[Exercise objective] Pictures are to be left out. Return exactly the lines below from the one with "HALL PASS CASH: WIN $500" up to and including the one with "Germinal Camps".

[Transcribed page contents]
========================================================================
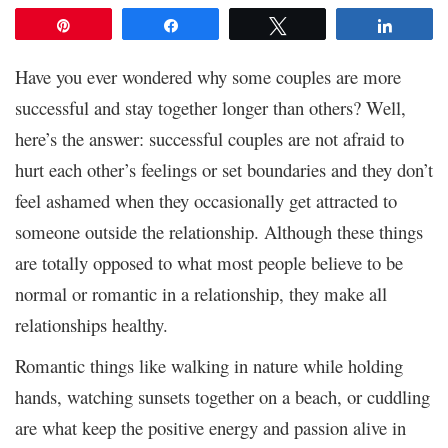
Pin
Share
Tweet
Share
Have you ever wondered why some couples are more
successful and stay together longer than others? Well,
here’s the answer: successful couples are not afraid to
hurt each other’s feelings or set boundaries and they don’t
feel ashamed when they occasionally get attracted to
someone outside the relationship. Although these things
are totally opposed to what most people believe to be
normal or romantic in a relationship, they make all
relationships healthy.
Romantic things like walking in nature while holding
hands, watching sunsets together on a beach, or cuddling
are what keep the positive energy and passion alive in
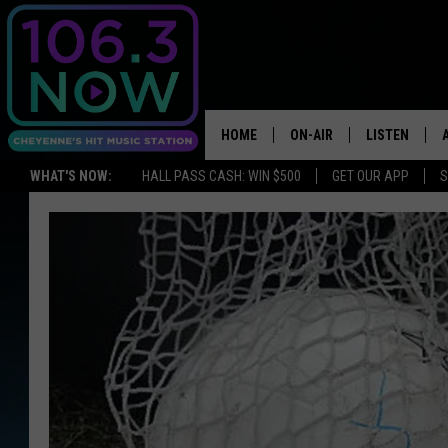
HOME
ON-AIR
LISTEN
WHAT'S NOW:
HALL PASS CASH: WIN $500
GET OUR APP
S
BROOKE AND JEFFREY
LISTEN LIVE
ANDI AHNE
APPS
SWEET LENNY
LISTEN ON A
HOME
POPCRUSH NIGHTS
SARAH STRINGER
POPCRUSH WEEKENDS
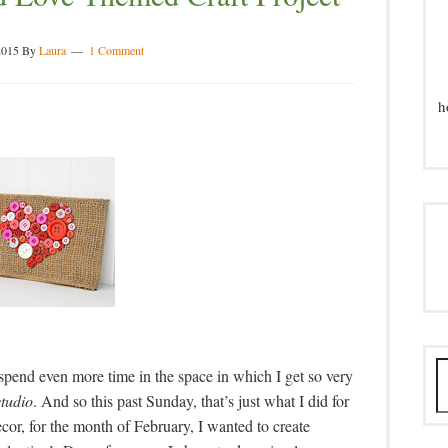
2015
By
Laura
1 Comment
h
spend even more time in the space in which I get so very
studio
. And so this past Sunday, that’s just what I did for
cor, for the month of February, I wanted to create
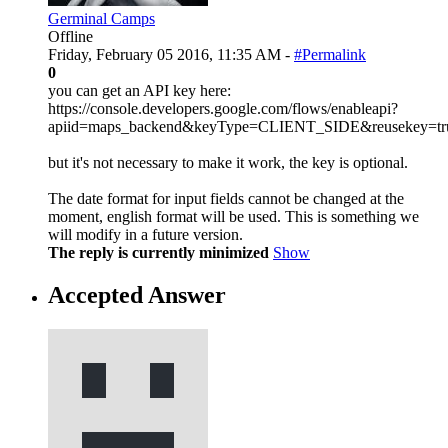
Germinal Camps
Offline
Friday, February 05 2016, 11:35 AM -
#Permalink
0
you can get an API key here:
https://console.developers.google.com/flows/enableapi?
apiid=maps_backend&keyType=CLIENT_SIDE&reusekey=tr
but it's not necessary to make it work, the key is optional.
The date format for input fields cannot be changed at the
moment, english format will be used. This is something we
will modify in a future version.
The reply is currently minimized
Show
Accepted Answer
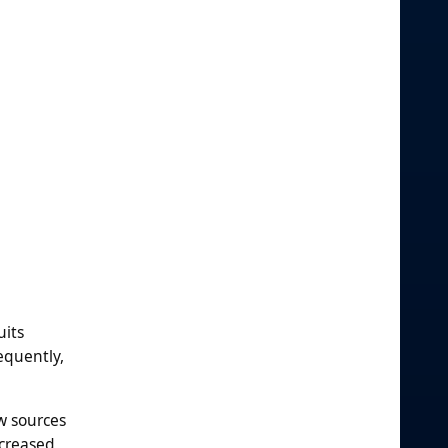
uits
equently,
w sources
ncreased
========================================================================
[Expected answer]
HALL PASS CASH: WIN $500
GET OUR APP
S
BROOKE AND JEFFREY
LISTEN LIVE
ANDI AHNE
APPS
SWEET LENNY
LISTEN ON A
HOME
POPCRUSH NIGHTS
SARAH STRINGER
POPCRUSH WEEKENDS
2015
By
Laura
1 Comment
h
spend even more time in the space in which I get so very
studio
. And so this past Sunday, that’s just what I did for
cor, for the month of February, I wanted to create
Germinal Camps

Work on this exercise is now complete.